Mike Welles had everything under control. But that was before. Now things are rough at home, and they’re getting confusing at school. He’s losing his sense of direction, and he feels like he’s a mess.
Then there’s a voice in his head. A friend, who’s trying to help him get control again. More than that—the voice can guide him to become faster and stronger than he was before, to rid his life of everything that’s holding him back. To figure out who he is again. If only Mike will listen.
I don't have a whole lot to say about this book, but this doesn't mean it's a bad book. I think that when we think or talk about any kind of eating disorder, majority of people think of girls (or women). This book focuses on eating disorder from a male point of view, and for this it is kind of unique. (Apparently, 10% out of 10 million people with eating disorders in USA are male, and that is not that small of a number.)

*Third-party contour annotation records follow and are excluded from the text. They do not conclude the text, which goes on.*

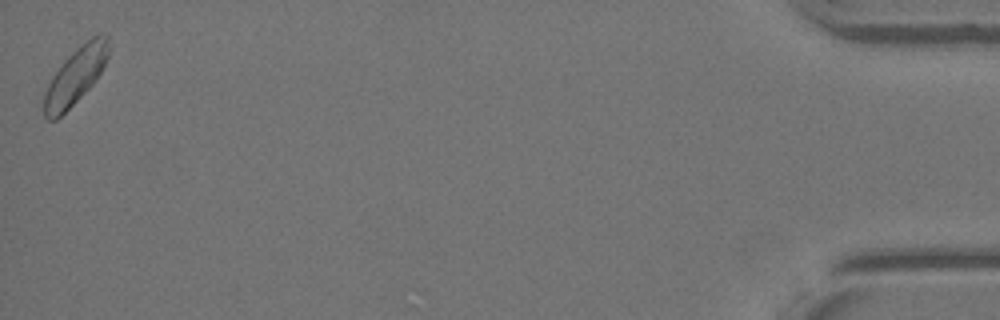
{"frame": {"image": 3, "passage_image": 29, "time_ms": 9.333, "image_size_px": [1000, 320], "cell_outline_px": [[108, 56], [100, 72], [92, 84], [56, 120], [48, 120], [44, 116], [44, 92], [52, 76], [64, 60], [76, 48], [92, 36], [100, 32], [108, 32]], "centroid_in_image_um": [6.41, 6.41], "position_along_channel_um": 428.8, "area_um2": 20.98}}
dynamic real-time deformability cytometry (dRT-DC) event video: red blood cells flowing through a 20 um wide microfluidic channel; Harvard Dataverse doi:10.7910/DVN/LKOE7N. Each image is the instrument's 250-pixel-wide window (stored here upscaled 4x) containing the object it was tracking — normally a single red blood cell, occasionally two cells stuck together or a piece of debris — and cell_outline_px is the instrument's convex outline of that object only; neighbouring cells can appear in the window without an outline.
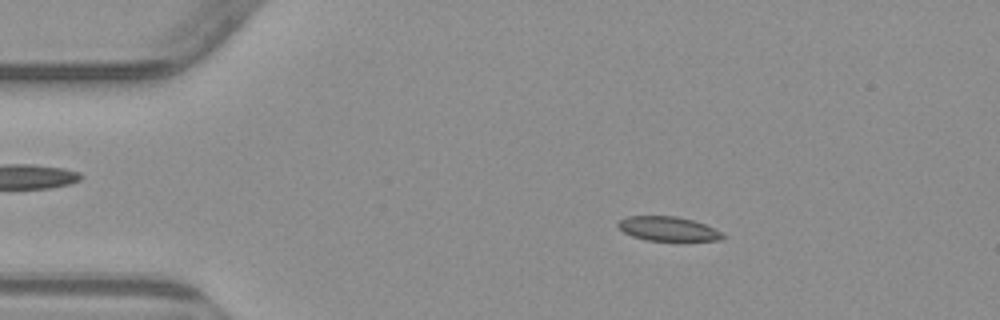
{"species": "common noctule bat (a hibernating species)", "species_latin": "Nyctalus noctula", "temperature_condition": "warm", "stored_images_in_passage": 3, "camera_frame_rate_fps": 3000, "um_per_image_px": 0.085, "animal": {"sex": "male", "body_mass_g": 23.1, "forearm_length_mm": 52.7}, "frame": {"image": 1, "passage_image": 2, "time_ms": 1.333, "image_size_px": [1000, 320], "cell_outline_px": [[728, 236], [724, 240], [648, 240], [632, 236], [624, 232], [616, 224], [620, 220], [628, 216], [676, 216], [692, 220], [704, 224]], "centroid_in_image_um": [56.79, 19.44], "position_along_channel_um": 28.2, "area_um2": 14.62}}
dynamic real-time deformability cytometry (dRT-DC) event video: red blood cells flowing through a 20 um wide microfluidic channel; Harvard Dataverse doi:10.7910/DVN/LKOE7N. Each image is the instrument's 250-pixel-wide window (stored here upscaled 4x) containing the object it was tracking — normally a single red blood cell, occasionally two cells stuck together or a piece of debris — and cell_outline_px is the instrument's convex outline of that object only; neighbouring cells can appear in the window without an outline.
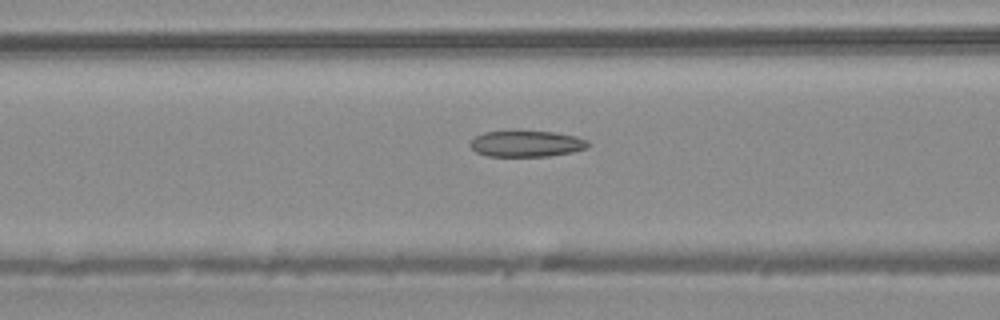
{"species": "common noctule bat (a hibernating species)", "species_latin": "Nyctalus noctula", "temperature_condition": "warm", "stored_images_in_passage": 40, "camera_frame_rate_fps": 3000, "um_per_image_px": 0.085, "animal": {"sex": "male", "body_mass_g": 20.4}, "frame": {"image": 1, "passage_image": 11, "time_ms": 3.333, "image_size_px": [1000, 320], "cell_outline_px": [[592, 144], [588, 148], [572, 152], [548, 156], [488, 156], [476, 152], [468, 144], [476, 136], [484, 132], [516, 128], [552, 132], [576, 136], [588, 140]], "centroid_in_image_um": [44.75, 12.17], "position_along_channel_um": 121.8, "area_um2": 18.79}}
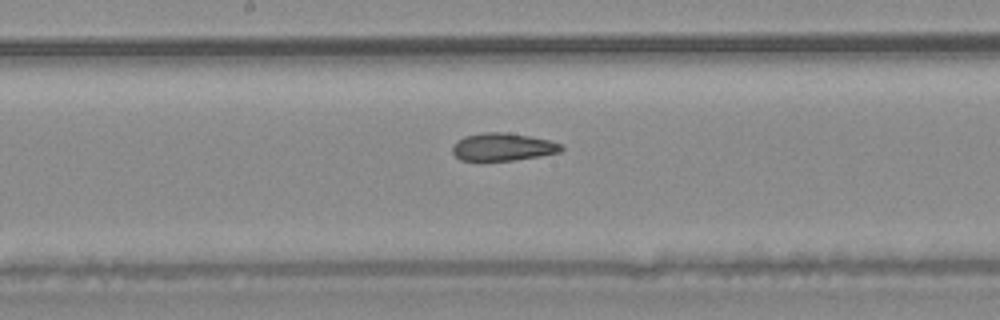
{"frame": {"image": 2, "passage_image": 17, "time_ms": 5.333, "image_size_px": [1000, 320], "cell_outline_px": [[564, 148], [560, 152], [540, 156], [484, 164], [460, 160], [452, 152], [452, 144], [456, 140], [464, 136], [484, 132], [504, 132], [528, 136], [548, 140], [560, 144]], "centroid_in_image_um": [42.63, 12.53], "position_along_channel_um": 205.6, "area_um2": 18.21}}
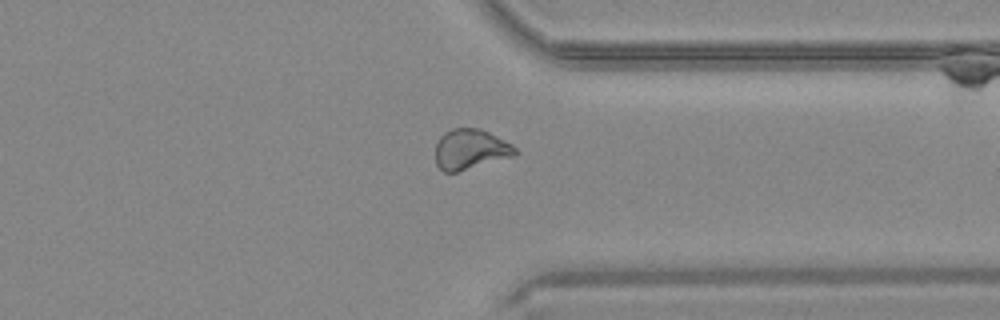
{"frame": {"image": 3, "passage_image": 29, "time_ms": 9.333, "image_size_px": [1000, 320], "cell_outline_px": [[520, 152], [516, 156], [456, 172], [444, 172], [436, 164], [436, 144], [440, 136], [444, 132], [452, 128], [480, 128], [512, 144]], "centroid_in_image_um": [40.01, 12.69], "position_along_channel_um": 371.4, "area_um2": 18.84}, "authors_computed_cell_mechanics": {"area_um2": 18.9295, "velocity_mm_per_s": 4.1812, "shape_relaxation_time_tau1_ms": null, "shape_relaxation_time_tau2_ms": 3.2568, "deformation_change_tau1": null, "deformation_change_tau2": 0.1018}}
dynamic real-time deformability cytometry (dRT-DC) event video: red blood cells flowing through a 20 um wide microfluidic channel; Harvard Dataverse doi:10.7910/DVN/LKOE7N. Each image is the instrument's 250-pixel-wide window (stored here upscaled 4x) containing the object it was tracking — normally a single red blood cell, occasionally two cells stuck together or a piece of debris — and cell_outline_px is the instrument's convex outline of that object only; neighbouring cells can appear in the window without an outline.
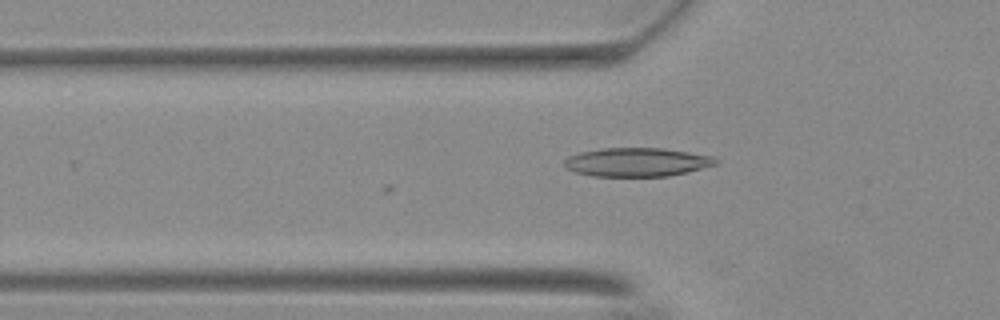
{"species": "Egyptian fruit bat (a non-hibernating species)", "species_latin": "Rousettus aegyptiacus", "temperature_condition": "warm", "stored_images_in_passage": 3, "camera_frame_rate_fps": 3000, "um_per_image_px": 0.085, "animal": {"sex": "female"}, "frame": {"image": 1, "passage_image": 3, "time_ms": 0.667, "image_size_px": [1000, 320], "cell_outline_px": [[720, 160], [716, 164], [688, 172], [668, 176], [592, 176], [576, 172], [564, 168], [564, 160], [568, 156], [580, 152], [600, 148], [664, 148], [712, 156]], "centroid_in_image_um": [54.12, 13.78], "position_along_channel_um": 71.7, "area_um2": 25.43}}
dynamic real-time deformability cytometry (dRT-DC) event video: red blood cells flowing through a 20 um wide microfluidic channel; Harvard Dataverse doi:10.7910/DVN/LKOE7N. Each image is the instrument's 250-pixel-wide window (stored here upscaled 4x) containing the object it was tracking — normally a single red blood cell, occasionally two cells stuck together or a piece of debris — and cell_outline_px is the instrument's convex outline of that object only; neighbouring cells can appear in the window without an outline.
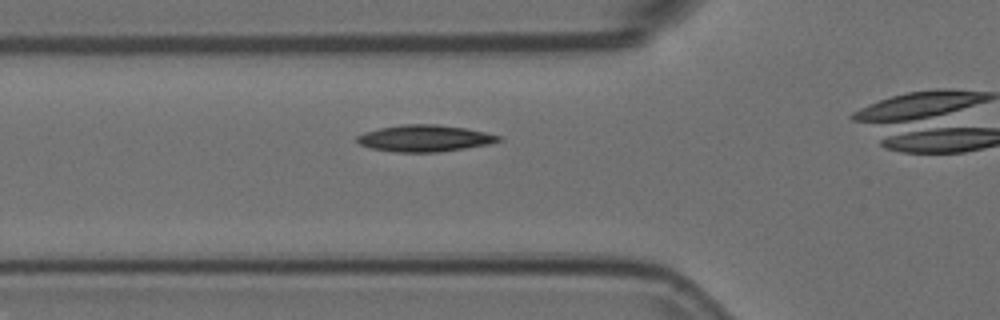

The writing is not exceptional but it is okay, the characters are not magnificently explored, but again, they were okay for me - it looks like A Trick of the Light was generally somewhere between "meh/okay" category. There was one thing that irked me and it was the fact that the whole dialogue was written like this:
Mike: "Things have been kind of weird at home."
Tamio: "Yeah? How so?"
I don't know if it is kind of a stylistic intention or not but for me it pretty much translates into a bit of lazy writing.
Other than that, I think this book is good for the age group it's targeted to (I'm guessing teenagers), it was a super fast read and made me think of a problem I regularly had not given any thought at all, which is that boys as well can develop eating disorders for pretty much the same reasons as girls (depression, problems at home, social acceptance, etc. etc.)